Denver will not be involved in a major trade this season. There will always be whispers out there about Danilo Gallinari, Wilson Chandler, or another member of the Nuggets being dealt near the trading deadline. However, just as the Colorado Rockies kept Carlos Gonzalez despite the rumors that swirled around the talented outfielder at the end of July, Gallinari and Chandler are both simply too valuable to the construction of the Denver roster moving forward.
If Denver is going to return to the NBA playoffs, it will need veteran players like Gallinari and Chandler and their offensive prowess playing alongside Mudiay and “the next generation” of Nuggets.
Those who bet “the over” will be winners. The Westgate Las Vegas Superbook has put Denver’s win total at 26.5 this season. The Nuggets are simply too talented and have invested too much time on an improved defense to finish 26-56 or worse. With a new coach and new philosophy on both ends of the court, Denver will surprise people this season … including those so-called experts in Las Vegas.

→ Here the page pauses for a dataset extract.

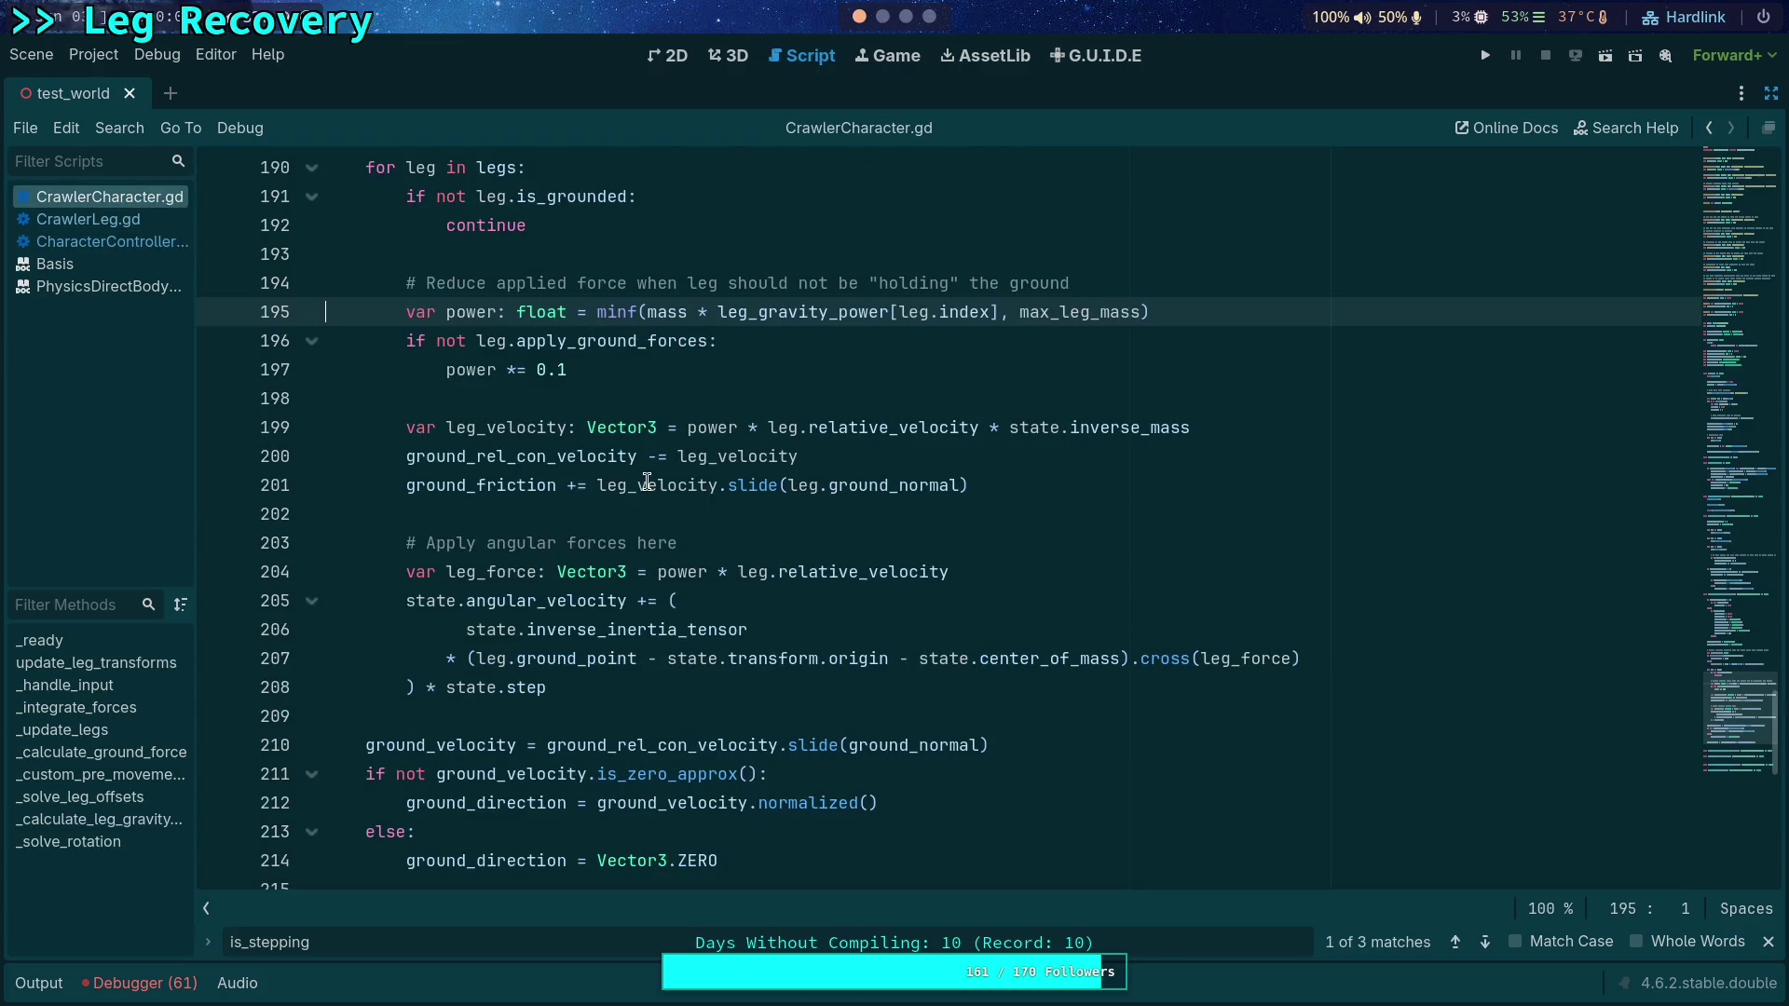
Step: Highlight ground_contact_velocity in CharacterController.gd, then move on to CrawlerLeg.gd's relative_velocity code
{"action": "left_click", "coordinate": [102, 242]}
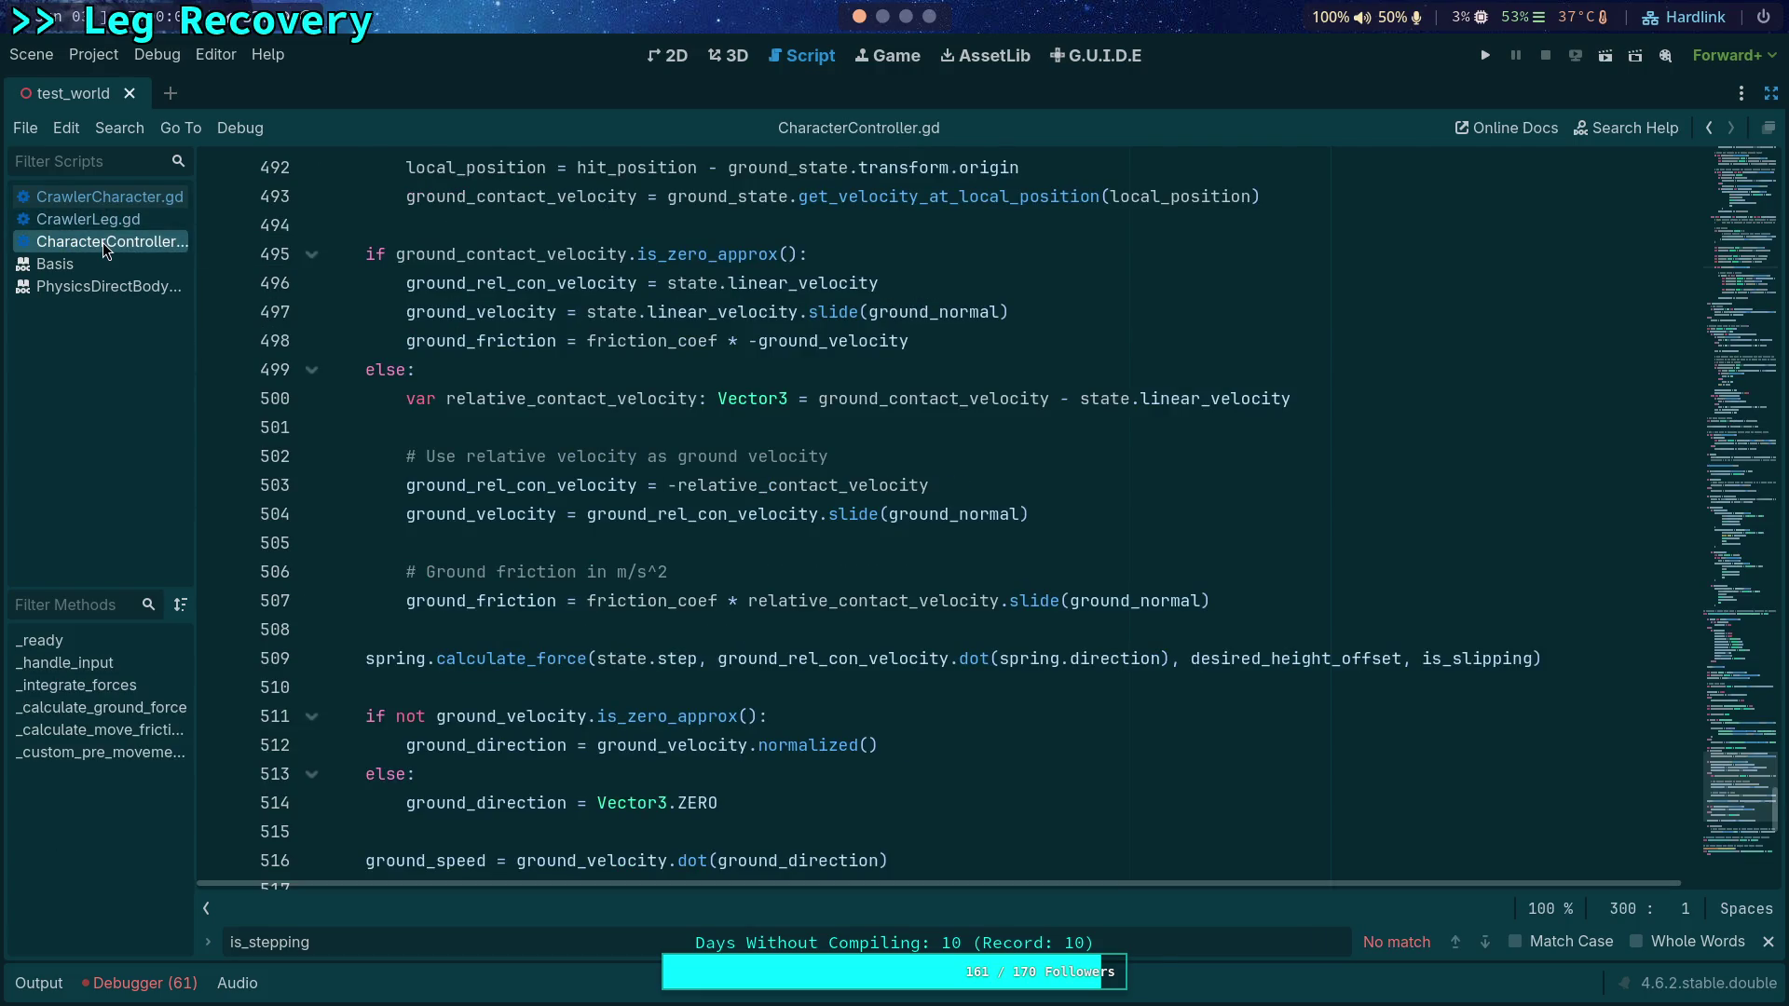
{"action": "double_click", "coordinate": [973, 398]}
{"action": "scroll", "coordinate": [816, 459], "scroll_direction": "up", "scroll_amount": 2}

Gary Harris will be Denver’s X factor this season. He has a season under his belt, but it wasn’t the season that Harris or the Nuggets wanted. He was never able to get into a rhythm last season with some rough substitution patterns and saw just over 13 minutes of action per game. This season, Malone is expected to use him with much more regularity and allow Harris to show he can be more than just a good defender on the perimeter. Like fellow Northwest Division shooting guard Andre Roberson of the Thunder, Harris is known for his defense. However, unlike Roberson, Harris can also bring an offensive threat. He averaged 11.5 points in six preseason games and his 44.8 percent of his shots, including 40 percent from 3-point range.